Korver is shooting .603 from the field and .630 (29 of 46) from 3-point range in the past seven games. He has made at least three 3-pointers, while shooting better than .500 from long range, in each of the past three games.
In addition to leading the NBA is 3-point percentage, Korver is second in free-throw percentage (.922), and tied for 19th in field goal percentage (.515). Among qualifiers, he is the only player in the league shooting at least .500 from the field and 3-point range and .900 from the free-throw line. He is also the only player ranked in the Top 20 of each category.
“It’s probably a little unnatural in transition,” Budenholzer said of the 3-pointer. “We still want to get to the basket and have more traditional fast breaks and more traditional 3-on-2s and 2-on-1s and score in the paint. As a player your mindset is attack, attack, attack. But they are starting to find a balance of when there are chances to be aware that Kyle may be trailing, Kyle may be open, without losing the balance of taking layups and getting to the basket in transition.
This and that
* Today is the debut of a weekly blog that will give me a chance to empty my notebook, so to speak. There is much information that I gather that never makes it into a story, the Sunday notebook or a blog and game thread. This will give me a chance to share that information. I’m still working on the name (suggestions welcome) and we will have a set day and time for it to appear (much like D. Orlando Ledbetter and Chip Towers have done with their coverage of the Falcons and Georgia, respectively).
* The Hawks 34-8 start continued to grab national attention. The Hawks did not practice Tuesday giving several players a chance to appear on national television. Elton Brand did a segment on ESPN’s Pardon The Interruption show. Al Horford visited the NBA TV studios for a segment.
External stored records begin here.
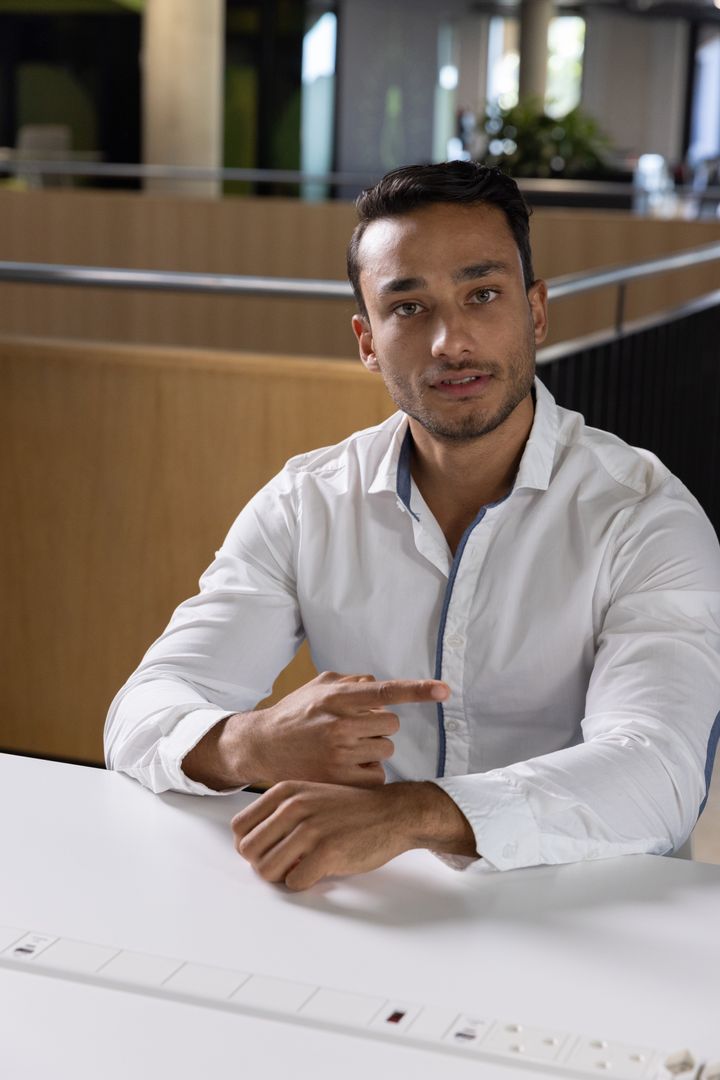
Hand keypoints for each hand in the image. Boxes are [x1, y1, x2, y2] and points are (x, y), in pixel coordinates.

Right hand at [183, 671, 448, 789]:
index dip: (417, 690)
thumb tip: (378, 684)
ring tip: (345, 749)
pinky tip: (346, 768)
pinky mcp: (338, 780)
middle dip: (379, 727)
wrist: (260, 746)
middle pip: (390, 725)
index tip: (444, 689)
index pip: (384, 691)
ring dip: (372, 750)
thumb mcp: (317, 687)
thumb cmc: (293, 714)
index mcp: (336, 697)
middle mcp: (339, 725)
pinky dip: (367, 773)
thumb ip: (350, 682)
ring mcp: (339, 754)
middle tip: (355, 730)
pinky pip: (376, 776)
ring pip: (384, 751)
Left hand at [231, 779, 477, 890]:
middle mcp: (294, 807)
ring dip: (282, 876)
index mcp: (286, 792)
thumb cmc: (350, 809)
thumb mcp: (310, 796)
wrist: (393, 812)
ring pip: (266, 870)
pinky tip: (320, 871)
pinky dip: (304, 883)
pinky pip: (294, 882)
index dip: (251, 846)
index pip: (239, 828)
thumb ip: (279, 813)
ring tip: (302, 868)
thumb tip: (247, 845)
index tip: (270, 850)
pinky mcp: (327, 852)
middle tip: (285, 863)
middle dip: (263, 863)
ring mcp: (311, 829)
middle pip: (248, 851)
* Earlier in the day, Horford continued his monthly visits to local schools as part of his commitment to the Alliance for a Healthier Generation.
Horford visited Garden Hills Elementary School in Atlanta. The center toured the school, participated in physical activities including line dancing, and spoke with fourth and fifth graders to promote healthy living.
* Jeff Teague has started a Hoops 4 Hughes promotion to support Children’s Healthcare of Atlanta at Hughes Spalding.
Each year, Teague will donate $20 for each assist from the previous season. Last year, Teague had 563 assists resulting in a commitment of $11,260 from the Team Teague Foundation.
Teague is challenging Atlanta businesses and individuals to join him in supporting Hughes Spalding, a not-for-profit hospital in Atlanta. He wants two donors to be the presenting sponsors of the program and match his $20 per assist donation. He is also looking for 50 donors to make a $2 per assist donation for $1,126..
“We are thrilled to be the recipient of Teague’s support and hope that Atlanta community will rally around him to assist our patients at Hughes Spalding,” Shelton Stevens, Senior Development Officer and Director of the Children’s Sports Network, said in a statement.
* On the Hawks ownership front, there is nothing new to report. The financial book is still being prepared and won’t be ready for prospective buyers for another week or two.